Guiando os espectadores com a introdutória e a ocasional narrações de Helen Mirren, o filme é transparente na mensagem feminista que carrega e estranhamente criativo nas decisões que toma. Com atuações bem conseguidas – especialmente do duo Margot e Gosling – e mensagens importantes de feminismo, existencialismo e o declínio dos homens ao machismo/patriarcado, é interessante ver o quão existencialista o filme consegue ser e o quão vocacionado para o público feminino é – sejamos sinceros, não há assim tantos além das comédias românticas. O início do filme promete um filme revolucionário, a transição do Barbieland para o Mundo Real é fantástica e (infelizmente) realista, o metacomentário ao capitalismo corporativista é mais positivo do que se esperava mas funciona bem no contexto do filme e a mensagem central transmitida pela Glória (America Ferrera) resume bem os problemas da Mulher.
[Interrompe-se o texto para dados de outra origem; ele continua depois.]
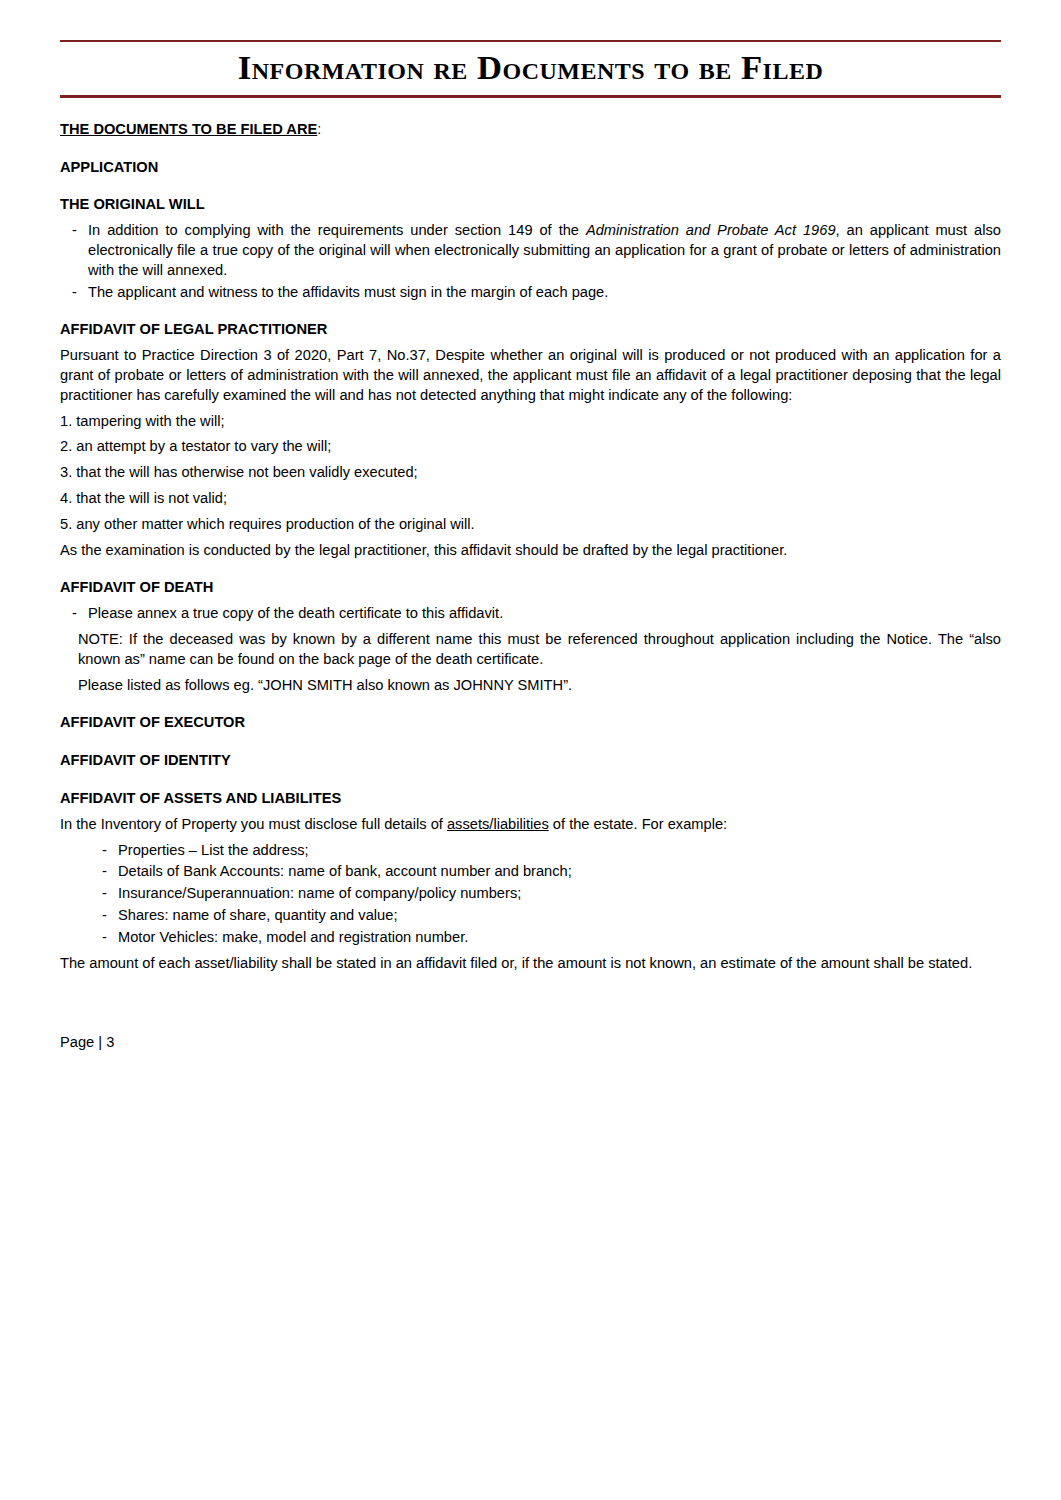Information re Documents to be Filed
THE DOCUMENTS TO BE FILED ARE:
APPLICATION
THE ORIGINAL WILL
In addition to complying with the requirements under section 149 of the Administration and Probate Act 1969, an applicant must also electronically file a true copy of the original will when electronically submitting an application for a grant of probate or letters of administration with the will annexed.
The applicant and witness to the affidavits must sign in the margin of each page.
AFFIDAVIT OF LEGAL PRACTITIONER
Pursuant to Practice Direction 3 of 2020, Part 7, No.37, Despite whether an original will is produced or not produced with an application for a grant of probate or letters of administration with the will annexed, the applicant must file an affidavit of a legal practitioner deposing that the legal practitioner has carefully examined the will and has not detected anything that might indicate any of the following:
1. tampering with the will;
2. an attempt by a testator to vary the will;
3. that the will has otherwise not been validly executed;
4. that the will is not valid;
5. any other matter which requires production of the original will.
As the examination is conducted by the legal practitioner, this affidavit should be drafted by the legal practitioner.
AFFIDAVIT OF DEATH
Please annex a true copy of the death certificate to this affidavit.
NOTE: If the deceased was by known by a different name this must be referenced throughout application including the Notice. The “also known as” name can be found on the back page of the death certificate.
Please listed as follows eg. “JOHN SMITH also known as JOHNNY SMITH”.
AFFIDAVIT OF EXECUTOR
AFFIDAVIT OF IDENTITY
AFFIDAVIT OF ASSETS AND LIABILITES
In the Inventory of Property you must disclose full details of assets/liabilities of the estate. For example:
Properties – List the address;
Details of Bank Accounts: name of bank, account number and branch;
Insurance/Superannuation: name of company/policy numbers;
Shares: name of share, quantity and value;
Motor Vehicles: make, model and registration number.
The amount of each asset/liability shall be stated in an affidavit filed or, if the amount is not known, an estimate of the amount shall be stated.
Page | 3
É importante notar que sinto que teria conectado melhor com o filme se eu fosse mulher (ou algo mais semelhante em género); não obstante, o filme peca. A mescla de géneros não conjuga bem, algumas personagens estão subutilizadas e o clímax do filme é monótono e confuso comparativamente ao resto do filme. Efetivamente, o filme é mais narrativamente divergente do que aparentava ser, podendo polarizar as reações do público.
Para terminar, a experiência do Barbenheimer.
Estive no cinema das 13h30 às 18h45, mais coisa, menos coisa. E recomendo vivamente, com um esticar de pernas pelo meio.
Sobre a ordem de visualização, a minha de eleição terminou na Barbie e é dessa que posso comentar. Passar de Oppenheimer para Barbie é, certamente, uma experiência inesquecível e depende profundamente do quão capazes são de se abstrair dos conteúdos – e potencialidades atuais bem reais – do filme de Nolan. A entrada em Barbie implica uma mudança de paradigma de um “é isto que conseguimos fazer?” global para um “é isto que fazemos?” global.
Denoto que os filmes não foram, de todo, pensados para os mesmos públicos-alvo, o que torna esta experiência estranhamente complementar e surpreendentemente filosófica. Ambos os filmes abordam temas existenciais e societais similares, vêm de backgrounds técnicos semelhantes e preocupam-se com a originalidade no produto cinematográfico final.
Pois bem, para terminar tenho a dizer: Now I am become Barbie, in a Barbie World.